Task prompt:
Search the entries for the word "Expected" and report each line that has it.

[Records contained in a dataset]
────────

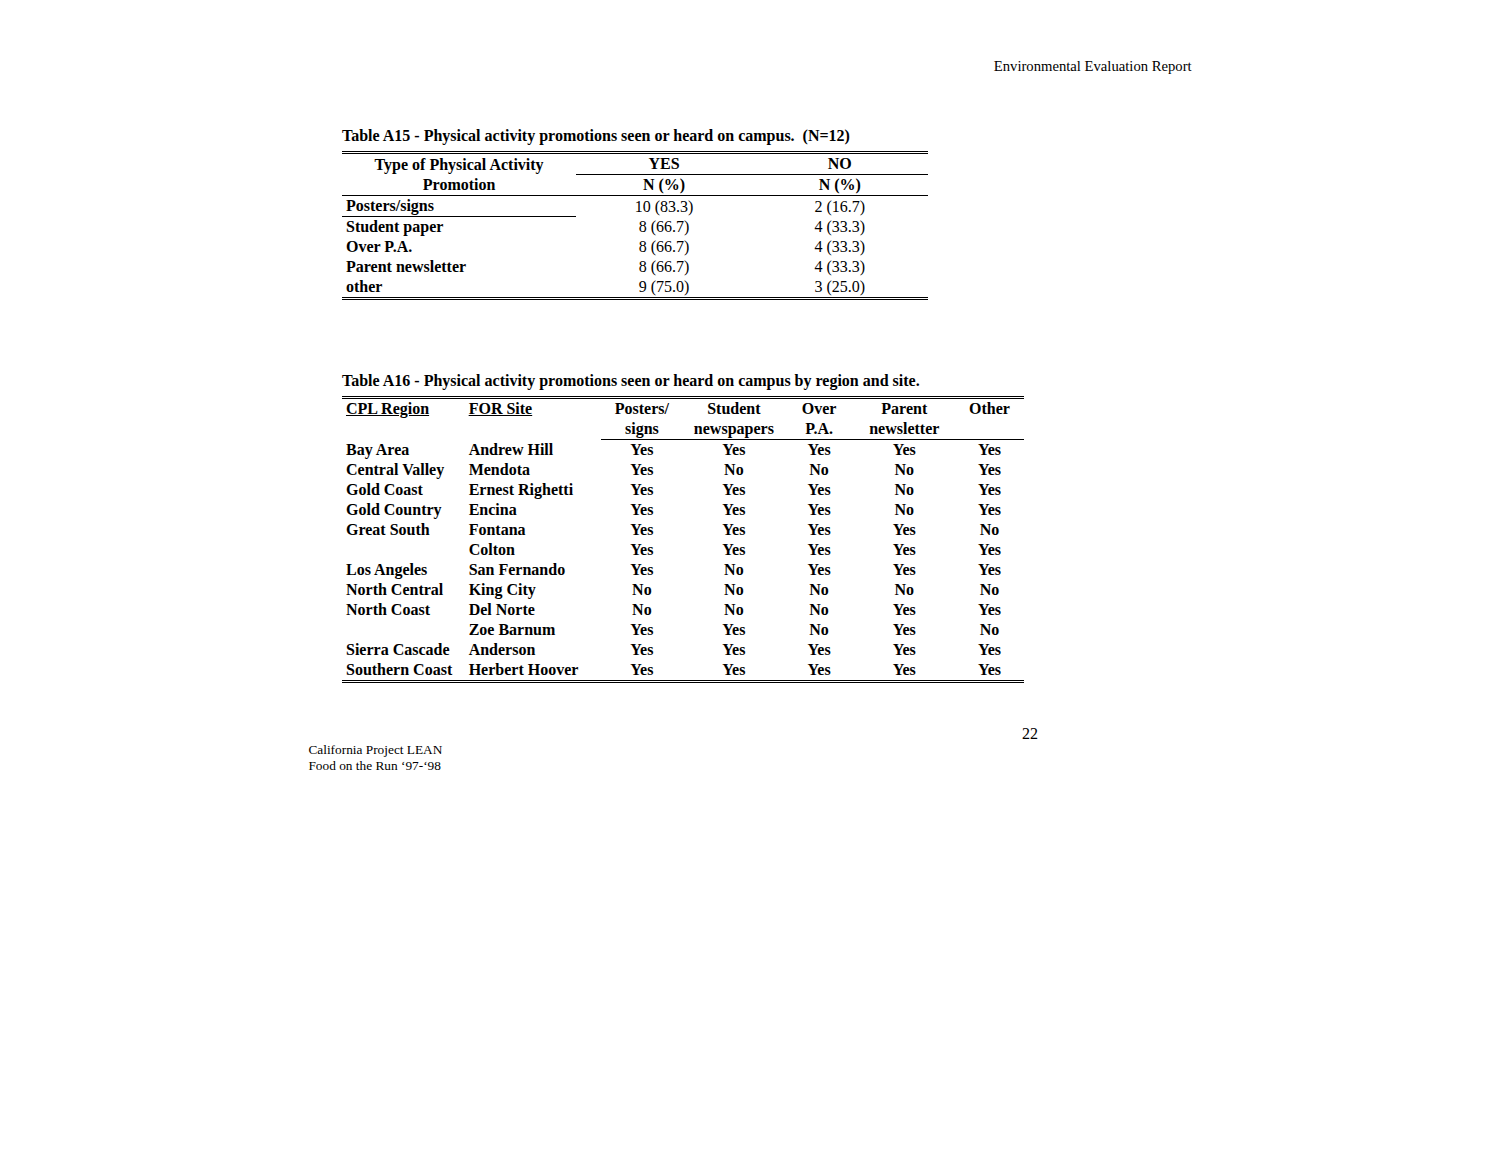Environmental Evaluation Report
Table A15 - Physical activity promotions seen or heard on campus. (N=12)
| Type of Physical Activity | YES | NO |
| Promotion | N (%) | N (%) |
| Posters/signs | 10 (83.3) | 2 (16.7) |
| Student paper | 8 (66.7) | 4 (33.3) |
| Over P.A. | 8 (66.7) | 4 (33.3) |
| Parent newsletter | 8 (66.7) | 4 (33.3) |
| other | 9 (75.0) | 3 (25.0) |
Table A16 - Physical activity promotions seen or heard on campus by region and site.
| CPL Region | FOR Site | Posters/ | Student | Over | Parent | Other |
| | | signs | newspapers | P.A. | newsletter | |
| Bay Area | Andrew Hill | Yes | Yes | Yes | Yes | Yes |
| Central Valley | Mendota | Yes | No | No | No | Yes |
| Gold Coast | Ernest Righetti | Yes | Yes | Yes | No | Yes |
| Gold Country | Encina | Yes | Yes | Yes | No | Yes |
| Great South | Fontana | Yes | Yes | Yes | Yes | No |
| | Colton | Yes | Yes | Yes | Yes | Yes |
| Los Angeles | San Fernando | Yes | No | Yes | Yes | Yes |
| North Central | King City | No | No | No | No | No |
| North Coast | Del Norte | No | No | No | Yes | Yes |
| | Zoe Barnum | Yes | Yes | No | Yes | No |
| Sierra Cascade | Anderson | Yes | Yes | Yes | Yes | Yes |
| Southern Coast | Herbert Hoover | Yes | Yes | Yes | Yes | Yes |
California Project LEAN
Food on the Run ‘97-‘98
22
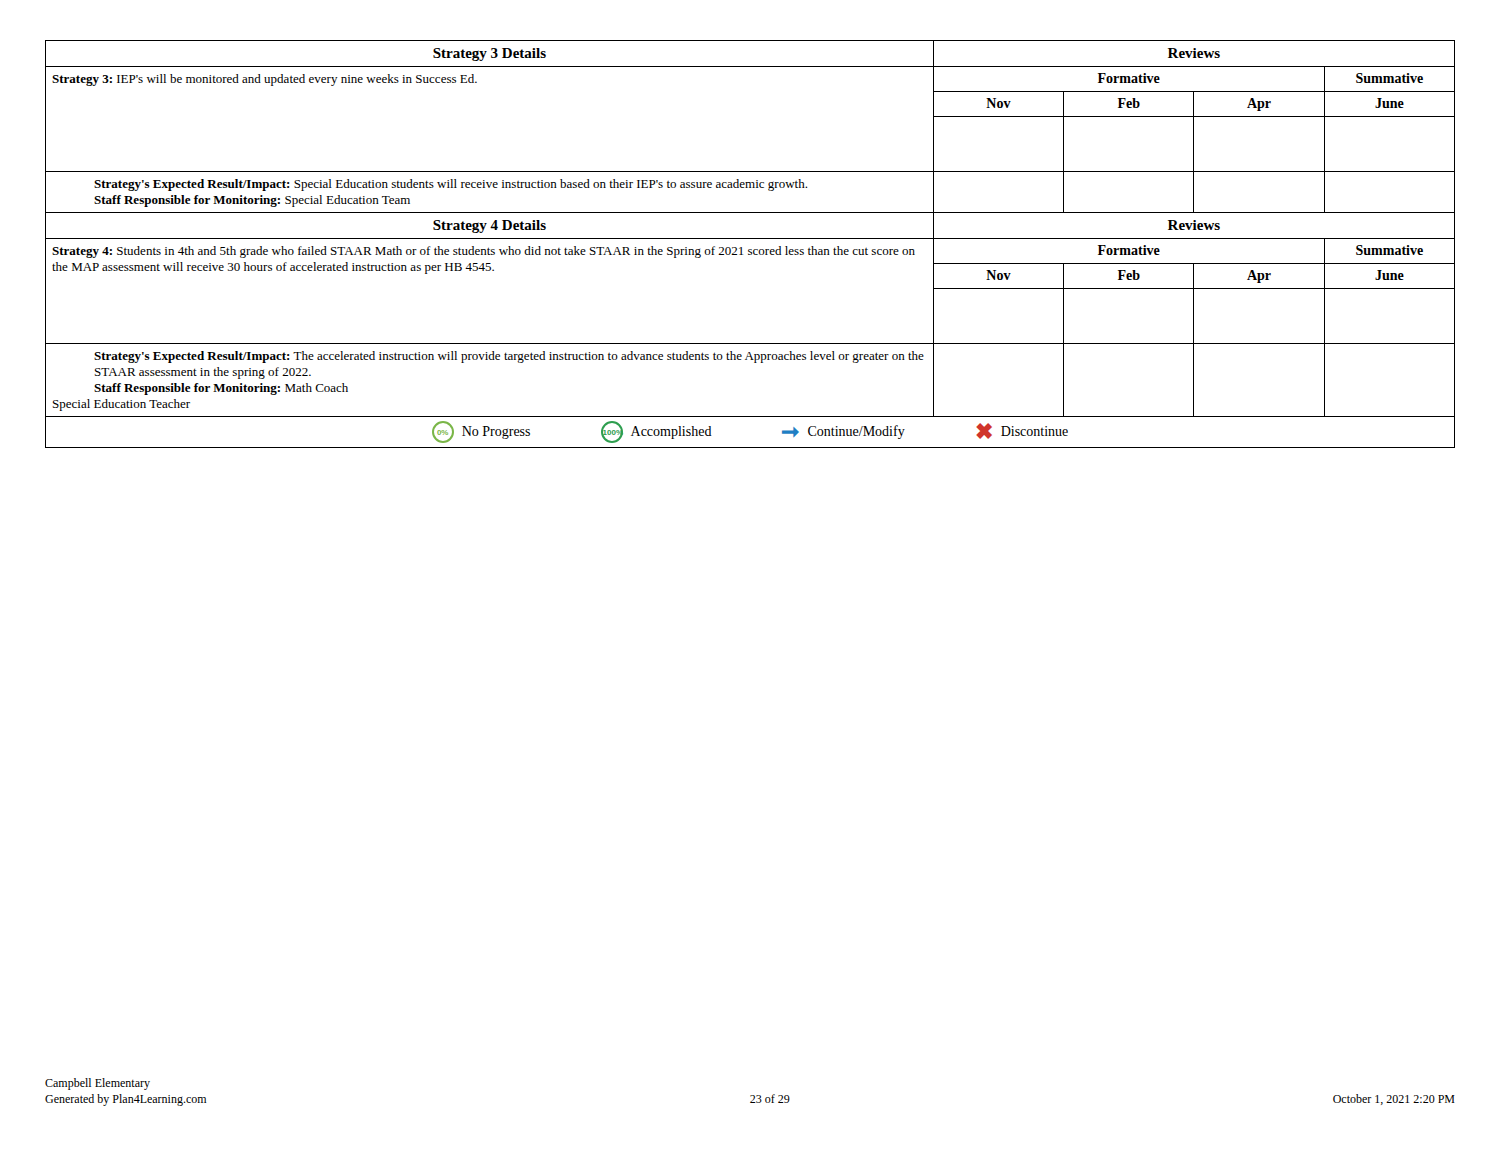| Strategy 3 Details | Reviews |
| Strategy 3: IEP's will be monitored and updated every nine weeks in Success Ed. | Formative | Summative |
| Nov | Feb | Apr | June |
| Strategy's Expected Result/Impact: Special Education students will receive instruction based on their IEP's to assure academic growth. Staff Responsible for Monitoring: Special Education Team | | | | |
| Strategy 4 Details | Reviews |
| Strategy 4: Students in 4th and 5th grade who failed STAAR Math or of the students who did not take STAAR in the Spring of 2021 scored less than the cut score on the MAP assessment will receive 30 hours of accelerated instruction as per HB 4545. | Formative | Summative |
| Nov | Feb | Apr | June |
| Strategy's Expected Result/Impact: The accelerated instruction will provide targeted instruction to advance students to the Approaches level or greater on the STAAR assessment in the spring of 2022. Staff Responsible for Monitoring: Math Coach Special Education Teacher | | | | |
| 0% No Progress 100% Accomplished ➞ Continue/Modify ✖ Discontinue |
Campbell Elementary
Generated by Plan4Learning.com
23 of 29
October 1, 2021 2:20 PM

────────

Answer to this exercise:
| Strategy's Expected Result/Impact: Special Education students will receive instruction based on their IEP's to assure academic growth. Staff Responsible for Monitoring: Special Education Team | | | | |
| Strategy's Expected Result/Impact: The accelerated instruction will provide targeted instruction to advance students to the Approaches level or greater on the STAAR assessment in the spring of 2022. Staff Responsible for Monitoring: Math Coach Special Education Teacher | | | | |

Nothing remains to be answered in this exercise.